*Material provided:*
******************************

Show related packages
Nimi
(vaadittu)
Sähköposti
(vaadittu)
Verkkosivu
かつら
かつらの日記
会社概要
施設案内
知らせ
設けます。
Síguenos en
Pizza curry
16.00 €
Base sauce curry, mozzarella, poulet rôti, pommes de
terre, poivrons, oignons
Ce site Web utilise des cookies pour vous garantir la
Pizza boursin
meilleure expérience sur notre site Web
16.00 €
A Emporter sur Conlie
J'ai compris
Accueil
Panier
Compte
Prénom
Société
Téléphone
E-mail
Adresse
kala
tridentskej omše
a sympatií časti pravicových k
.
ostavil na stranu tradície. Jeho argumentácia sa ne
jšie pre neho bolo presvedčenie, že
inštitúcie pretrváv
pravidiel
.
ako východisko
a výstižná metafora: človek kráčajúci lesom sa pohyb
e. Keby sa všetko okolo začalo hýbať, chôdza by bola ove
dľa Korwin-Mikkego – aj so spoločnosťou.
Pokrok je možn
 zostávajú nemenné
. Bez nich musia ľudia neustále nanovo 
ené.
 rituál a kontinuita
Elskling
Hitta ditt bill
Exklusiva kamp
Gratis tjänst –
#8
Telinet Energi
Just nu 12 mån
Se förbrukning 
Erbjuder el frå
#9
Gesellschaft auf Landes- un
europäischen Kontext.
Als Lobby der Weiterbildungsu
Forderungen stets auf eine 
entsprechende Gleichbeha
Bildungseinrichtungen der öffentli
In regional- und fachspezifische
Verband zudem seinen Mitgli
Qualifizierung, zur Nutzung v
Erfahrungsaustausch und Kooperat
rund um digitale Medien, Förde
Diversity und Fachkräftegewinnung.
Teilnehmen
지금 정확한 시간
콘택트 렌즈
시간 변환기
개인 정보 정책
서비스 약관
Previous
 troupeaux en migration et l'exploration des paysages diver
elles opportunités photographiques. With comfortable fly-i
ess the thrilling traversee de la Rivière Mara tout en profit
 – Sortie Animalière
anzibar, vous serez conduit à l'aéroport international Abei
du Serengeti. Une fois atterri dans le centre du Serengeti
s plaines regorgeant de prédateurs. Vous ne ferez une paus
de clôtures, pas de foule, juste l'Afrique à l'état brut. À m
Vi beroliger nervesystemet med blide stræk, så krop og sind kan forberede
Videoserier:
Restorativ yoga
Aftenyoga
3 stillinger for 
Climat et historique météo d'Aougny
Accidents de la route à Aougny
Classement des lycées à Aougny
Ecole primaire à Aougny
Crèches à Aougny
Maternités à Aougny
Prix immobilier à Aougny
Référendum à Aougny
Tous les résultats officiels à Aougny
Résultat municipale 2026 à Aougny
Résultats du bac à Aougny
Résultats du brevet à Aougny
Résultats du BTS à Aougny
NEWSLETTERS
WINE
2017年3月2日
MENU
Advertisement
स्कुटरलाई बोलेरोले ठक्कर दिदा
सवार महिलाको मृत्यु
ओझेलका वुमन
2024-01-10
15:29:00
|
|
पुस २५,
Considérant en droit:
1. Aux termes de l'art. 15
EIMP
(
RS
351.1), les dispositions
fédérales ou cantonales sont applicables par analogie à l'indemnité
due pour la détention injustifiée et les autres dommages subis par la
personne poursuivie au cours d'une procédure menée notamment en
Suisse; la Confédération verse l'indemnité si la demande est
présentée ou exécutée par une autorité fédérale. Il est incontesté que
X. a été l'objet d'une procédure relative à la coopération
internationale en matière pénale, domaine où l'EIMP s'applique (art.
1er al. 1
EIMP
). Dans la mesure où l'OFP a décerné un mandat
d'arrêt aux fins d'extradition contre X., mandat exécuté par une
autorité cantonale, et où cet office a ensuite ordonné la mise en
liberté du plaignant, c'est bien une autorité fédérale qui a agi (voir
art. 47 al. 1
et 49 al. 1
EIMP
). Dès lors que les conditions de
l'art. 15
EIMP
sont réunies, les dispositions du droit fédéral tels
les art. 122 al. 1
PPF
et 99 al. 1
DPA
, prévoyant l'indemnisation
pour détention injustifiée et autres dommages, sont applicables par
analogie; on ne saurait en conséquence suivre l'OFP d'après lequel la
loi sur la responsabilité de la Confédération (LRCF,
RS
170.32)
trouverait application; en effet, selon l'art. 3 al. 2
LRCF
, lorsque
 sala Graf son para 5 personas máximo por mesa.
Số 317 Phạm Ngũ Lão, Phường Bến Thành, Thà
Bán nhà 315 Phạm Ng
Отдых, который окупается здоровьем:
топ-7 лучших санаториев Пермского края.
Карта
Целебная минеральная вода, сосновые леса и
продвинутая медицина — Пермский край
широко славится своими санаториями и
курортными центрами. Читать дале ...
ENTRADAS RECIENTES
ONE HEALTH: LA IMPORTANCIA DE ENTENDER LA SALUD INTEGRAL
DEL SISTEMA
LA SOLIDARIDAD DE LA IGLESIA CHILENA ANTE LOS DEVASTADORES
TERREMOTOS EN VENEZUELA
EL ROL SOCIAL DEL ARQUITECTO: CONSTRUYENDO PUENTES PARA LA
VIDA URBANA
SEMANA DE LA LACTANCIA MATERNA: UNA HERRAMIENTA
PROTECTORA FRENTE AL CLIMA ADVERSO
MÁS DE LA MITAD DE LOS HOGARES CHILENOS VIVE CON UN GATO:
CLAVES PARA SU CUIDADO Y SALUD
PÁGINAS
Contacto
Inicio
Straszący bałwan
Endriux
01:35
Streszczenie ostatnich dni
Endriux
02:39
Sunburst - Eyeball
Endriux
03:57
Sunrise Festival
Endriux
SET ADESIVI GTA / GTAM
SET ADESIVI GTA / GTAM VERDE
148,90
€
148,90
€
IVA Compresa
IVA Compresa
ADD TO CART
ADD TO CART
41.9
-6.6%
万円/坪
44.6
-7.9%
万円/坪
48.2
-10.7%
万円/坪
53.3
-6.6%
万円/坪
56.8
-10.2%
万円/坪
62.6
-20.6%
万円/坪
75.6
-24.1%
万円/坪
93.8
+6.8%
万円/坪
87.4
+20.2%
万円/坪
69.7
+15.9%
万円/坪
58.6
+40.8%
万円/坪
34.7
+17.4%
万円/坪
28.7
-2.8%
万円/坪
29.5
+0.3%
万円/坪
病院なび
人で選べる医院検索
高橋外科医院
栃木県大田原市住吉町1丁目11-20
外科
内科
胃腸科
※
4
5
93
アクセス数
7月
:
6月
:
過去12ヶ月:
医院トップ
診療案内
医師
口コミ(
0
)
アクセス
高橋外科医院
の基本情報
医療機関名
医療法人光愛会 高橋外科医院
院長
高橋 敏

******************************

Set out everything from the start of the data down to and including the line containing "Accidents de la route à Aougny" as a Markdown table with the columns Row and Line. Skip blank lines.

| Row | Line |
|---|---|
| 1 | Show related packages |
| 2 | Nimi |
| 3 | (vaadittu) |
| 4 | Sähköposti |
| 5 | (vaadittu) |
| 6 | Verkkosivu |
| 7 | かつら |
| 8 | かつらの日記 |
| 9 | 会社概要 |
| 10 | 施設案内 |
| 11 | 知らせ |
| 12 | 設けます。 |
| 13 | Síguenos en |
| 14 | Pizza curry |
| 15 | 16.00 € |
| 16 | Base sauce curry, mozzarella, poulet rôti, pommes de |
| 17 | terre, poivrons, oignons |
| 18 | Ce site Web utilise des cookies pour vous garantir la |
| 19 | Pizza boursin |
| 20 | meilleure expérience sur notre site Web |
| 21 | 16.00 € |
| 22 | A Emporter sur Conlie |
| 23 | J'ai compris |
| 24 | Accueil |
| 25 | Panier |
| 26 | Compte |
| 27 | Prénom |
| 28 | Société |
| 29 | Téléphone |
| 30 | E-mail |
| 31 | Adresse |
| 32 | kala |
| 33 | tridentskej omše |
| 34 | a sympatií časti pravicových k |
| 35 | . |
| 36 | ostavil na stranu tradície. Jeho argumentácia sa ne |
| 37 | jšie pre neho bolo presvedčenie, že |
| 38 | inštitúcie pretrváv |
| 39 | pravidiel |
| 40 | . |
| 41 | ako východisko |
| 42 | a výstižná metafora: človek kráčajúci lesom sa pohyb |
| 43 | e. Keby sa všetko okolo začalo hýbať, chôdza by bola ove |
| 44 | dľa Korwin-Mikkego – aj so spoločnosťou. |
| 45 | Pokrok je možn |
| 46 |  zostávajú nemenné |
| 47 | . Bez nich musia ľudia neustále nanovo  |
| 48 | ené. |
| 49 |  rituál a kontinuita |
| 50 | Elskling |
| 51 | Hitta ditt bill |
| 52 | Exklusiva kamp |
| 53 | Gratis tjänst – |
| 54 | #8 |
| 55 | Telinet Energi |
| 56 | Just nu 12 mån |
| 57 | Se förbrukning  |
| 58 | Erbjuder el frå |
| 59 | #9 |
| 60 | Gesellschaft auf Landes- un |
| 61 | europäischen Kontext. |
| 62 | Als Lobby der Weiterbildungsu |
| 63 | Forderungen stets auf eine  |
| 64 | entsprechende Gleichbeha |
| 65 | Bildungseinrichtungen der öffentli |
| 66 | In regional- und fachspezifische |
| 67 | Verband zudem seinen Mitgli |
| 68 | Qualifizierung, zur Nutzung v |
| 69 | Erfahrungsaustausch und Kooperat |
| 70 | rund um digitale Medien, Förde |
| 71 | Diversity und Fachkräftegewinnung. |
| 72 | Teilnehmen |
| 73 | 지금 정확한 시간 |
| 74 | 콘택트 렌즈 |
| 75 | 시간 변환기 |
| 76 | 개인 정보 정책 |
| 77 | 서비스 약관 |
| 78 | Previous |
| 79 |  troupeaux en migration et l'exploration des paysages diver |
| 80 | elles opportunités photographiques. With comfortable fly-i |
| 81 | ess the thrilling traversee de la Rivière Mara tout en profit |
| 82 |  – Sortie Animalière |
| 83 | anzibar, vous serez conduit à l'aéroport international Abei |
| 84 | du Serengeti. Une fois atterri dans le centre du Serengeti |
| 85 | s plaines regorgeant de prédateurs. Vous ne ferez une paus |
| 86 | de clôtures, pas de foule, juste l'Afrique à l'état brut. À m |
| 87 | Vi beroliger nervesystemet med blide stræk, så krop og sind kan forberede |
| 88 | Videoserier: |
| 89 | Restorativ yoga |
| 90 | Aftenyoga |
| 91 | 3 stillinger for  |
| 92 | Climat et historique météo d'Aougny |
| 93 | Accidents de la route à Aougny |